Nonostante molte specie di animali siano in via di estinzione, esse continuano ad essere cacciate o pescate grazie ai permessi rilasciati dagli uffici della Convenzione di Washington. La Convenzione internazionale alla quale anche l’Italia ha aderito, avrebbe il compito di tutelare le specie minacciate regolamentando o, nei casi più gravi, vietando il commercio. Cosa questa che non sempre avviene. Nel corso dei meeting periodici, i delegati degli Stati membri si scatenano, accordandosi dove possono oppure cercando di vietare agli altri e poco a se stessi. Vedi, ad esempio, l’Italia con il corallo ed il tonno rosso.

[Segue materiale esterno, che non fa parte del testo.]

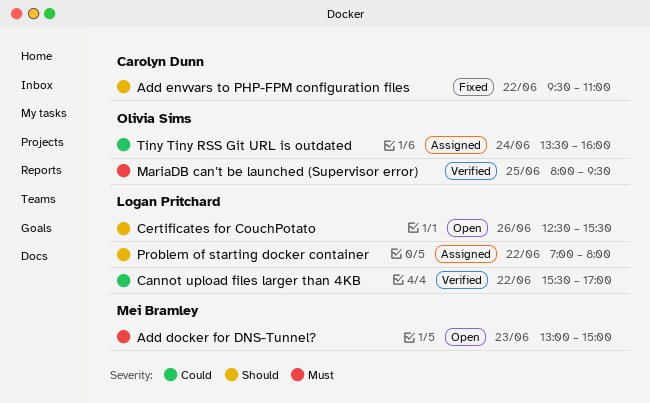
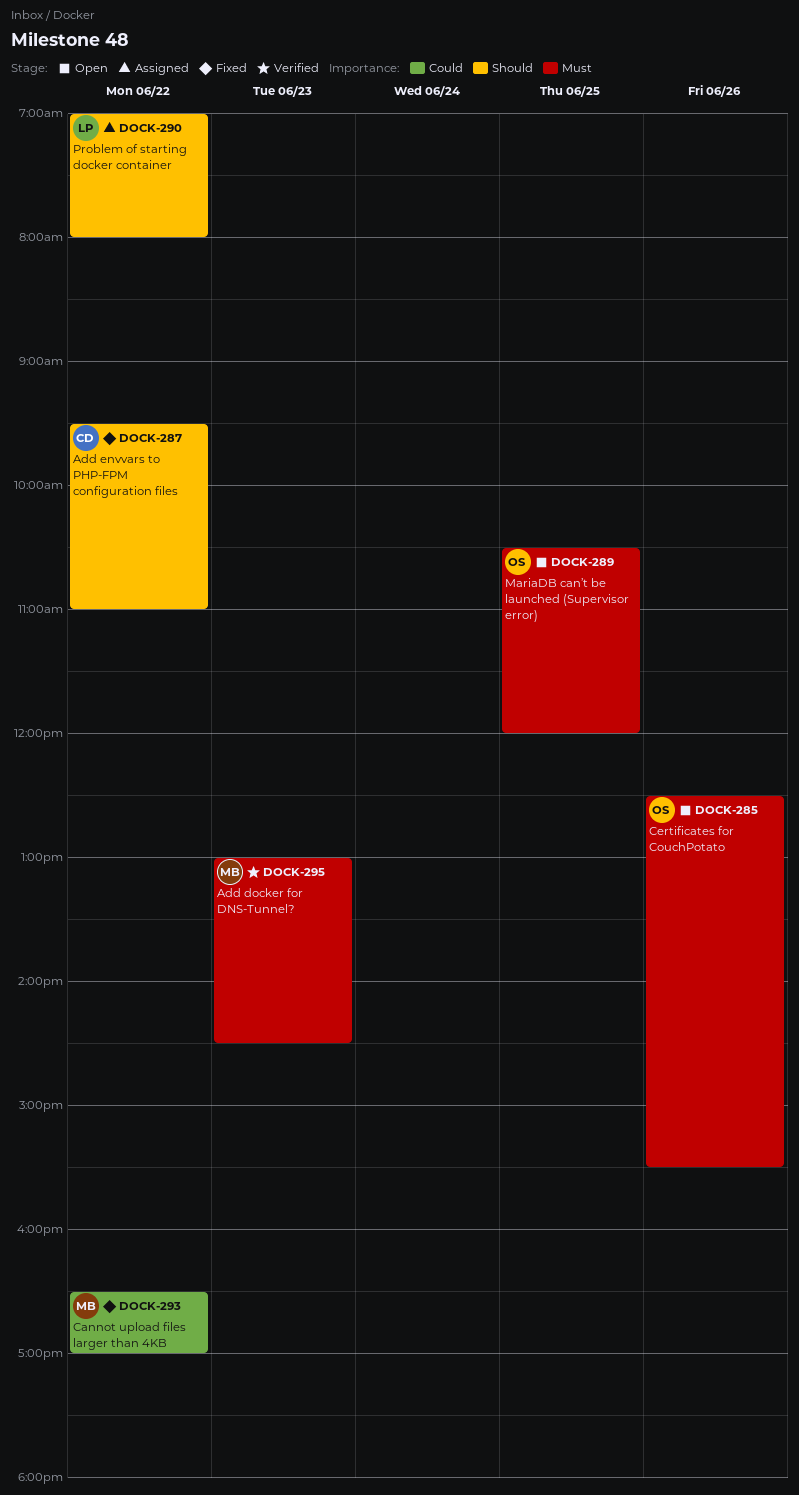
Add docker for DNS-Tunnel?, status: Open -> Verified
Add docker for DNS-Tunnel?, ends: 15:00 -> 14:30
Cannot upload files larger than 4KB, status: Verified -> Fixed
Cannot upload files larger than 4KB, owner: Logan Pritchard -> Mei Bramley
Cannot upload files larger than 4KB, begins: 15:30 -> 16:30
Certificates for CouchPotato, owner: Logan Pritchard -> Olivia Sims
Certificates for CouchPotato, priority: Should -> Must
MariaDB can’t be launched (Supervisor error), status: Verified -> Open
MariaDB can’t be launched (Supervisor error), begins: 08:00 -> 10:30
MariaDB can’t be launched (Supervisor error), ends: 09:30 -> 12:00
Tiny Tiny RSS Git URL is outdated: present -> none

La Convenzione dovrebbe avere uffici super partes dove, chi proviene da una determinata area geografica, non potrebbe mettere becco su questioni protezioniste ad essa ricollegabili. In realtà non vi sono regole neanche sulla eventuale conclamata possibilità di conflitto di interessi. Anzi, recentemente, il Comitato Permanente della Convenzione di Washington ha deciso di non dotarsi di specifica regolamentazione. A rilevarlo è Frank Pope autore, ieri, di un articolo sul «The Times» e, il giorno prima, sul suo blog. Cosa ha scoperto Pope? Che il Signor Giam Choo-Hoo, componente dell’Ufficio della Convenzione preposto alla consulenza scientifica (ovvero molto determinante sulle decisioni da adottare) potrebbe avere qualcosa da dire sulle pinne di squalo. La Cina è il principale importatore mondiale, anche se a pescarlo sono altre marinerie, tra le quali quelle europee.

Nel corso di una intervista, Pope ha rilevato come il Signor Giam ritiene la famosa zuppa un piatto di prim’ordine per le cene dove non sfigurare. Pope ha fatto poi intendere che lo stesso componente degli uffici della Convenzione di Washington, potrebbe avere ben altri interessi. Giam non ammette ma neanche smentisce alla domanda del giornalista sui presunti legami con la Marine Products Association ovvero la ex Shark Fin & Marine Products Association. Come suggerisce la vecchia denominazione, la specializzazione è proprio nella commercializzazione delle pinne di squalo. Il tutto, poi, alla luce della scarsissima attenzione riservata, nel corso degli ultimi meeting della Convenzione di Washington, proprio alla protezione degli squali. Buona parte delle specie stanno colando a picco ma per Giam, il vero problema è solo per lo squalo sega.

Già nel recente passato si sono avuti altri discutibili episodi, come nel caso della delegazione giapponese che invitò, nel corso del meeting di Dubai, i delegati degli altri Stati ad una cena a base di sushi di tonno. Il giorno dopo era prevista la votazione in assemblea, la quale si è poi espressa per la mancata protezione. C’è poi il problema delle quote di esportazione, ovvero quanti, tra gli animali da proteggere, si possono abbattere. Le quote si basano su censimenti a volte discutibili come quelli condotti in paesi dall’inflazione da miliardi di punti percentuale. È il caso dello Zimbabwe il quale, in controtendenza ai censimenti che danno in diminuzione le popolazioni di elefanti africani, continua ad essere autorizzato, grazie alla Convenzione di Washington, ad ucciderne fino a 1.000 l’anno. Non solo elefanti ma anche l’ormai rarissimo ghepardo. Cinquanta l’anno, per non parlare dei 500 leopardi. A ucciderli sono ricchi cacciatori occidentali come il magnate di GoDaddy.com e i rampolli di Trump, padrone del settore immobiliare e tra i più ricchi uomini al mondo.